On 22/08/2019 13:55, JH wrote:
Yes, I am doing the experiment to increase process priority, it will help, but don't know how much. I am not quite sure if replace boost::asio::deadline_timer by high_resolution_timer will help or not, or if multithreading will help, the device is running simple process to generate data and to transmit data, there will be lots of work to change to multithreading structure in application, but I doubt the benefits running single threading vs multithreading in a single processor using i.MX6 MCU, appreciate your opinion.

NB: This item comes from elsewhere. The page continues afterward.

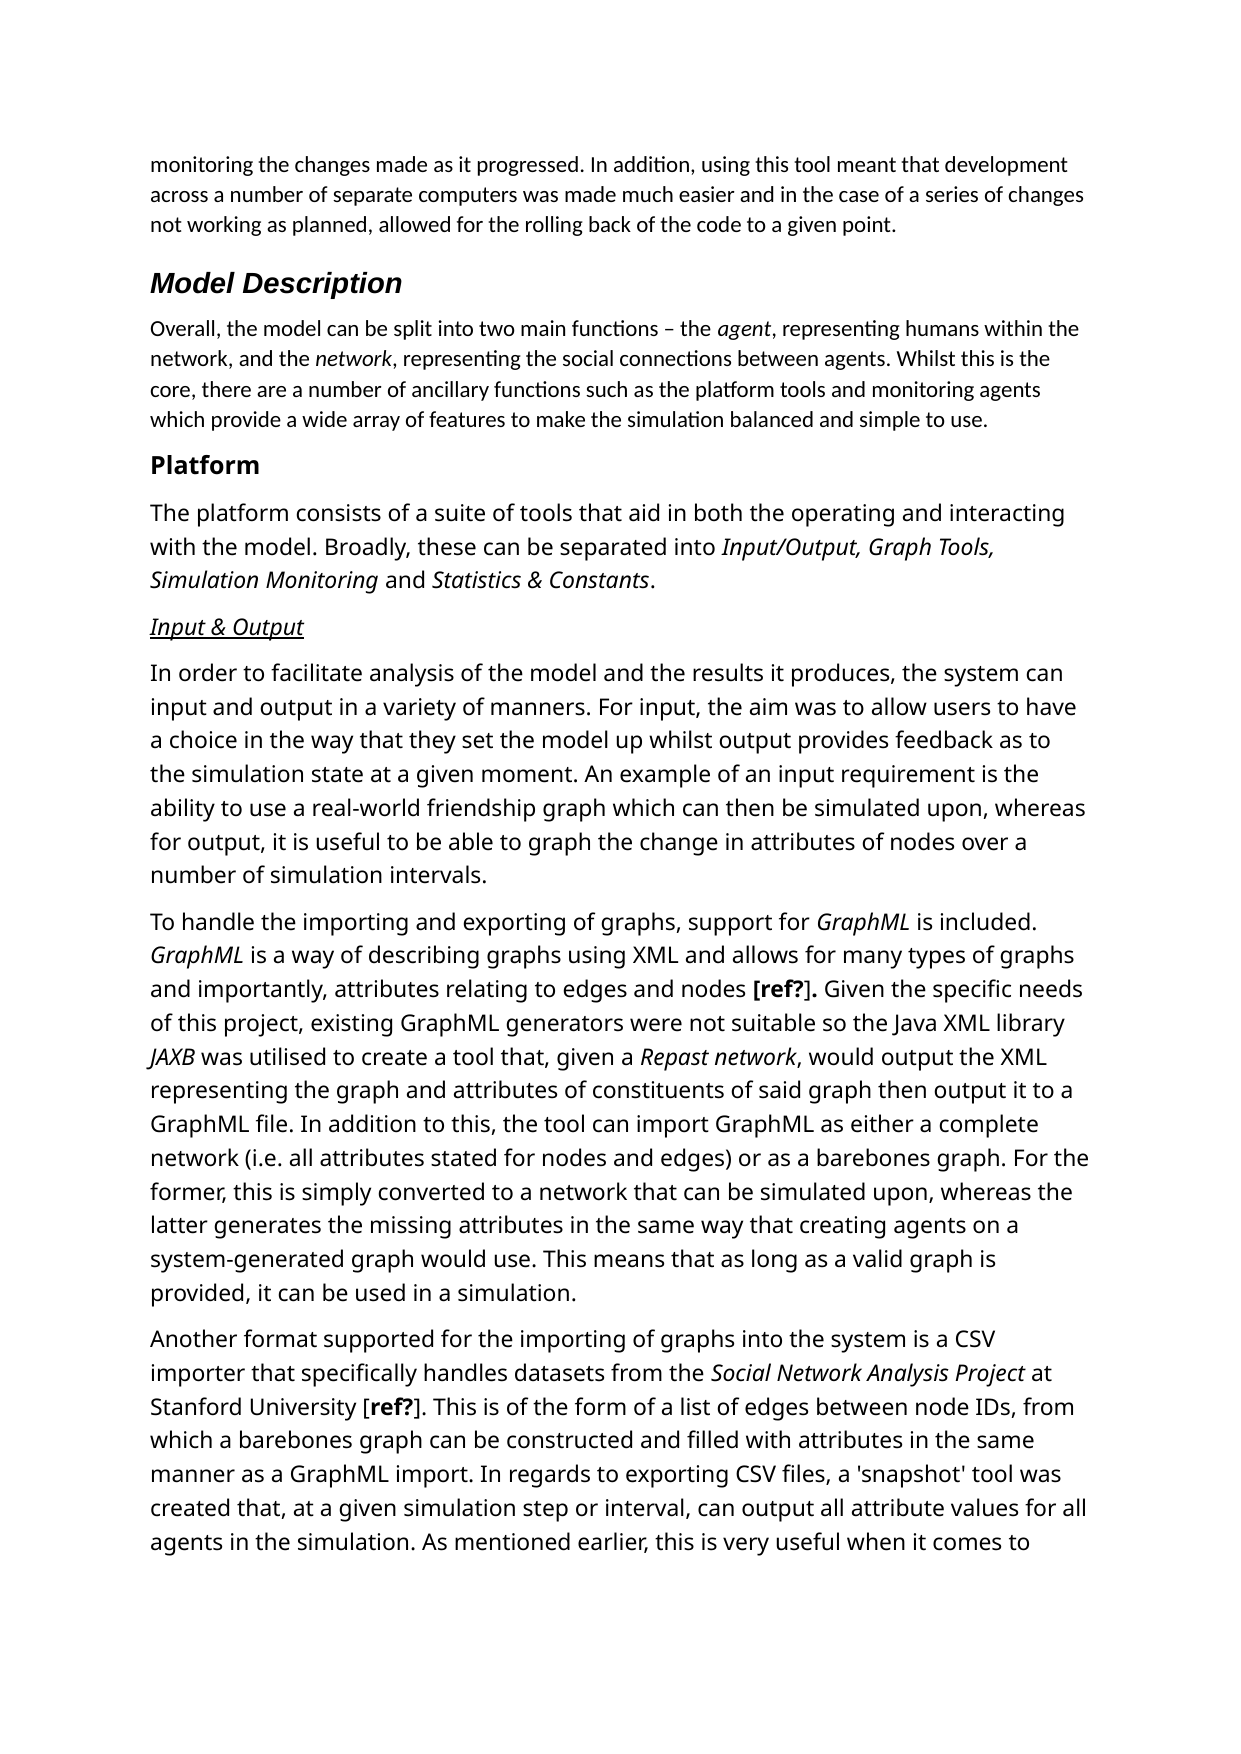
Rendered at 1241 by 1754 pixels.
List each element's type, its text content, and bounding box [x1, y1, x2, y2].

Timer resolution doesn't matter if you're looking at one-second-level precision anyway. Your problem lies elsewhere. If you have a higher-priority thread which is mostly asleep but scheduled to wake up every minute, it can interrupt the lower priority processing and do that critical work quickly and on time -- as long as you write it in a way that it doesn't need to acquire a mutex or otherwise go back to sleep as soon as it wakes up. This is a good thing, but you do have to write it carefully and correctly, and use the right data structures for the task. If you have a single thread then you're at the mercy of whatever other work you're doing -- if that runs late then your timed work will also run late. (This also applies to single process vs. multi process -- if it's easier for you to put your high priority code in a separate process rather than a separate thread, then that would also work. Some people find processes easier to work with than threads.)